**Saved data entries**.
* * * *
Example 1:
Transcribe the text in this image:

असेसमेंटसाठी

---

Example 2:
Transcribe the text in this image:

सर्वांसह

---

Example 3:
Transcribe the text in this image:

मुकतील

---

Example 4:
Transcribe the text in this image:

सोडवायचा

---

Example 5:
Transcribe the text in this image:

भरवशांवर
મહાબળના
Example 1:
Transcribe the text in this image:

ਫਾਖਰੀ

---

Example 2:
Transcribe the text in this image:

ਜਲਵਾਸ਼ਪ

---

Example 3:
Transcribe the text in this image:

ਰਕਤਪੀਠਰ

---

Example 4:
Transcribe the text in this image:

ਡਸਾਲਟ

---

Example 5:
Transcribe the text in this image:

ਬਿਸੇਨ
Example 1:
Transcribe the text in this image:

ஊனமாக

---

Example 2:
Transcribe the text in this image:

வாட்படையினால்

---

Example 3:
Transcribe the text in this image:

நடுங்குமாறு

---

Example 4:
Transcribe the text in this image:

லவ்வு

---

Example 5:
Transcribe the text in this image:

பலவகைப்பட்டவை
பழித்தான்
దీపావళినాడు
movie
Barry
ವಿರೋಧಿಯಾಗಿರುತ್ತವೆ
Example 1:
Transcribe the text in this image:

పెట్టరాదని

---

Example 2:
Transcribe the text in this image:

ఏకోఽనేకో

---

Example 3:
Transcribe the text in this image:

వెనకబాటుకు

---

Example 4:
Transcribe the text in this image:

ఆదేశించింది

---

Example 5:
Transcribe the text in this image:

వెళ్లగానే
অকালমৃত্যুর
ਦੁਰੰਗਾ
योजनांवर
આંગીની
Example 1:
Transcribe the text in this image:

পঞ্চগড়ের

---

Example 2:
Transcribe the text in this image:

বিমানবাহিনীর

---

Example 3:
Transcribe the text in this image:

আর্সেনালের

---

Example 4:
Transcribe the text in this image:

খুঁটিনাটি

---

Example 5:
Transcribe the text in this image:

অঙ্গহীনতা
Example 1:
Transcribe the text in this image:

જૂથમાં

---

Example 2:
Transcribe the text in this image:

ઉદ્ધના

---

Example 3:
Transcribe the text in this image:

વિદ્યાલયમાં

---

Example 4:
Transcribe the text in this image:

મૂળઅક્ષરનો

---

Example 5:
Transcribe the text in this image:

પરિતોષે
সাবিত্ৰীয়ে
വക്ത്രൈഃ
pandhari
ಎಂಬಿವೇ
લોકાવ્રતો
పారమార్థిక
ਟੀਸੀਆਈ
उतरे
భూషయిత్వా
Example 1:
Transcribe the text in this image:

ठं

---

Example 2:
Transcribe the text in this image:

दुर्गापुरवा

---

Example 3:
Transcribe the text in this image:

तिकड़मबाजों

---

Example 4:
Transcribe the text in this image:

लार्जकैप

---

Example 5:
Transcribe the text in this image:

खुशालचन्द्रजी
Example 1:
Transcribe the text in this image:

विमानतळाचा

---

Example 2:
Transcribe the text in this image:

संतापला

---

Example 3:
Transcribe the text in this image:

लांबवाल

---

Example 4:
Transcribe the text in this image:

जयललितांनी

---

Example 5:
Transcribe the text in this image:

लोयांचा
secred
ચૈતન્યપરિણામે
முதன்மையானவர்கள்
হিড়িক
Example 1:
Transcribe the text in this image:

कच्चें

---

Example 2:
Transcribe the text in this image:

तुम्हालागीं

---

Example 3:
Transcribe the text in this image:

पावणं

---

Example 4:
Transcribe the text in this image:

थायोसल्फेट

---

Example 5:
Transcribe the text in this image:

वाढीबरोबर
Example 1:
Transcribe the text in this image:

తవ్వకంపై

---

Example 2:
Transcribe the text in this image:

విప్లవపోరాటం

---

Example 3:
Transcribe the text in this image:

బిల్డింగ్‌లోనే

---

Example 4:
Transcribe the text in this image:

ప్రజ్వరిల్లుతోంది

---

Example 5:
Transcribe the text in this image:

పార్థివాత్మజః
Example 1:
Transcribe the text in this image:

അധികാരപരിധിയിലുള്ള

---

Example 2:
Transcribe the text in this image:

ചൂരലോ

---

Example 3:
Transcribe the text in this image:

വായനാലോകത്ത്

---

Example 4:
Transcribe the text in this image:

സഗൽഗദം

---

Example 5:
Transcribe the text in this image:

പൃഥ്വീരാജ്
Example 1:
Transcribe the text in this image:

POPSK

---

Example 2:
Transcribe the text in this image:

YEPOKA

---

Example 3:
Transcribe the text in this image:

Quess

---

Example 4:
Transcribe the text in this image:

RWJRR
* * * *
Reproduce the entries exactly. Every word has to stay the same.

**Exercise output**.
Example 1:
Transcribe the text in this image:

असेसमेंटसाठी

---

Example 2:
Transcribe the text in this image:

सर्वांसह

---

Example 3:
Transcribe the text in this image:

मुकतील

---

Example 4:
Transcribe the text in this image:

सोडवायचा

---

Example 5:
Transcribe the text in this image:

भरवशांवर
મહાબળના
Example 1:
Transcribe the text in this image:

ਫਾਖਰੀ

---

Example 2:
Transcribe the text in this image:

ਜਲਵਾਸ਼ਪ

---

Example 3:
Transcribe the text in this image:

ਰਕਤਪੀਠਰ

---

Example 4:
Transcribe the text in this image:

ਡਸਾਲਟ

---

Example 5:
Transcribe the text in this image:

ਬਿਸੇਨ
Example 1:
Transcribe the text in this image:

ஊனமாக

---

Example 2:
Transcribe the text in this image:

வாட்படையினால்

---

Example 3:
Transcribe the text in this image:

நடுங்குமாறு

---

Example 4:
Transcribe the text in this image:

லவ்வு

---

Example 5:
Transcribe the text in this image:

பலவகைப்பட்டவை
பழித்தான்
దీపావళినాడు
movie
Barry
ವಿರೋಧಿಯಾಗಿರುತ್ತವೆ
Example 1:
Transcribe the text in this image:

పెట్టరాదని

---

Example 2:
Transcribe the text in this image:

ఏకోఽనేకో

---

Example 3:
Transcribe the text in this image:

వెనకబాటుకు

---

Example 4:
Transcribe the text in this image:

ఆదేశించింది

---

Example 5:
Transcribe the text in this image:

వెళ్లగానే
অকালমৃত্যুর
ਦੁਰੰਗਾ
योजनांवर
આંગીની
Example 1:
Transcribe the text in this image:

পঞ্চগড়ের

---

Example 2:
Transcribe the text in this image:

বিমানবাহিনীর

---

Example 3:
Transcribe the text in this image:

আর্সেনালের

---

Example 4:
Transcribe the text in this image:

খুঁটিনাটি

---

Example 5:
Transcribe the text in this image:

অঙ্গহীনতা
Example 1:
Transcribe the text in this image:

જૂથમાં

---

Example 2:
Transcribe the text in this image:

ઉદ્ધના

---

Example 3:
Transcribe the text in this image:

વિદ્યાલયમાં

---

Example 4:
Transcribe the text in this image:

મૂળઅક્ષરનો

---

Example 5:
Transcribe the text in this image:

પરિતોષે
সাবিত্ৰীয়ে
വക്ത്രൈഃ
pandhari
ಎಂಬಿವೇ
લોકાવ્રતો
పారమార్థిక
ਟੀਸੀਆਈ
उतरे
భూషయిత్వా
Example 1:
Transcribe the text in this image:

ठं

---

Example 2:
Transcribe the text in this image:

दुर्गापुरवा

---

Example 3:
Transcribe the text in this image:

तिकड़मबाजों

---

Example 4:
Transcribe the text in this image:

लार्जकैप

---

Example 5:
Transcribe the text in this image:

खुशालचन्द्रजी
Example 1:
Transcribe the text in this image:

विमानतळाचा

---

Example 2:
Transcribe the text in this image:

संतापला

---

Example 3:
Transcribe the text in this image:

लांबवाल

---

Example 4:
Transcribe the text in this image:

जयललितांनी

---

Example 5:
Transcribe the text in this image:

लोयांचा
secred
ચૈતન્યપરિણામે
முதன்மையானவர்கள்
হিড়িক
Example 1:
Transcribe the text in this image:

कच्चें

---

Example 2:
Transcribe the text in this image:

तुम्हालागीं

---

Example 3:
Transcribe the text in this image:

पावणं

---

Example 4:
Transcribe the text in this image:

थायोसल्फेट

---

Example 5:
Transcribe the text in this image:

वाढीबरोबर
Example 1:
Transcribe the text in this image:

తవ్వకంపై

---

Example 2:
Transcribe the text in this image:

విప్లవపోరాటం

---

Example 3:
Transcribe the text in this image:

బిల్డింగ్‌లోనే

---

Example 4:
Transcribe the text in this image:

ప్రజ్వరిల్లుతోంది

---

Example 5:
Transcribe the text in this image:

పార్థివాత్మజః
Example 1:
Transcribe the text in this image:

അധികാരപരിധിയിലുള്ള

---

Example 2:
Transcribe the text in this image:

ചൂരലോ

---

Example 3:
Transcribe the text in this image:

വായനാലോകത്ത്

---

Example 4:
Transcribe the text in this image:

സഗൽഗദം

---

Example 5:
Transcribe the text in this image:

പൃഥ്വീരാജ്
Example 1:
Transcribe the text in this image:

POPSK

---

Example 2:
Transcribe the text in this image:

YEPOKA

---

Example 3:
Transcribe the text in this image:

Quess

---

Example 4:
Transcribe the text in this image:

RWJRR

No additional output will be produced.